A plusieurs reprises, Bouchaud rend également compte de son dialogue intime avec certaines œuvres, avec celle de Thomas Bernhard par exemple, dialogue lumineux, vibrant. D’autres fois, l’enchâssement entre la vie et le théâtre, le personnage et l’acteur, est si profond que la parole paraît abstraite, presque cryptique – et les notes d’une clarté didactique remarquable, qui s’efforcent de donner accès à ce texte au plus grand nombre, ne suffisent pas à délayer ces passages. Ce qui paraît alors manquer, c’est la clarté et l’évidence que confère le jeu à la parole de l’acteur, cette clarté et cette évidence qui transparaissent dans les très belles photos réunies au milieu de l’ouvrage. Ces passages donnent envie de retourner en salle pour entendre l’acteur nous raconter ces dialogues. Alors oui, on retrouvera inévitablement le côté un peu trop brillant de cet acteur qui nous éblouit, nous envoûte presque contre notre gré, cette aisance qui donne l’impression qu’il n’y a rien de plus simple que jouer. Mais ce livre aura découvert entre temps sa fragilité, qui, très certainement, donnera un tout autre relief à son jeu, cernera d’ombre la brillance et la rendra plus belle encore.

F.

 

Aussi loin qu’il m’en souvienne, à tous les âges, on me déplace, je me déplace. Je navigue d’un endroit à l’autre, d’un paysage à l’autre, d’un visage à l’autre, d’un attachement à l’autre, d’un plaisir à l’autre. d’un chagrin à l’autre.

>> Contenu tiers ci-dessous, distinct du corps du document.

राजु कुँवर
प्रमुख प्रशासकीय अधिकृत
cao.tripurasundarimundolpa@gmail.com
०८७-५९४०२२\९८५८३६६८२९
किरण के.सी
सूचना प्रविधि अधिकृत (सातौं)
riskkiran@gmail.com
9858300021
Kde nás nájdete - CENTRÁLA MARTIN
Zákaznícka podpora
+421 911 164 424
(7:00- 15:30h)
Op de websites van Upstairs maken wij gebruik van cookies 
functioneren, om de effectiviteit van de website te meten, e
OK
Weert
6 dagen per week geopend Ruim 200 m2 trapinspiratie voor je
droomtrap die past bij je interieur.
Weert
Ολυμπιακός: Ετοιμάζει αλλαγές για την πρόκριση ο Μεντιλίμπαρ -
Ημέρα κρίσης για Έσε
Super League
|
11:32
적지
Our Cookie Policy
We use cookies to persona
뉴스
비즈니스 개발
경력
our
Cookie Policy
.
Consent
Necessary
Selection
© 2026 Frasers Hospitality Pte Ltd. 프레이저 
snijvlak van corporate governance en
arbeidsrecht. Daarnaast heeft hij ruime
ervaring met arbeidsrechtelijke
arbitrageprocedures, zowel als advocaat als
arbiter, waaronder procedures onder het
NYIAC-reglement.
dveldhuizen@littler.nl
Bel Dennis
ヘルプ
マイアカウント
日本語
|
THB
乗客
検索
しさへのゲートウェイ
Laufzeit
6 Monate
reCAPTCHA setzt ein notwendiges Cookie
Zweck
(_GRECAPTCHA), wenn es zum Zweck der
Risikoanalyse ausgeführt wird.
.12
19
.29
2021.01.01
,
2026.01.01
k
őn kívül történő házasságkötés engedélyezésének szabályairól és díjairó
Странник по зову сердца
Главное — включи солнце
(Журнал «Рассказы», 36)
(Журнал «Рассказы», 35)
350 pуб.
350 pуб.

Alors il faut… jouer pour s’adapter, jouer pour être accepté, jouer pour plaire, jouer pour toucher, jouer pour respirer, jouer pour se souvenir, jouer pour faire revenir, jouer pour brûler… Ce « jeu » ne se construit pas sur le désir d’être un autre mais au contraire sur la peur de ne jamais pouvoir être soi-même, de se trouver indéfiniment séparé de soi-même. Jouer avec ce besoin secret de peut-être soulager, toucher, réparer, un peu.

S’essayer à un toucher délicat, à une certaine distance. Ausculter.

Jouer en inventant un certain art du tact.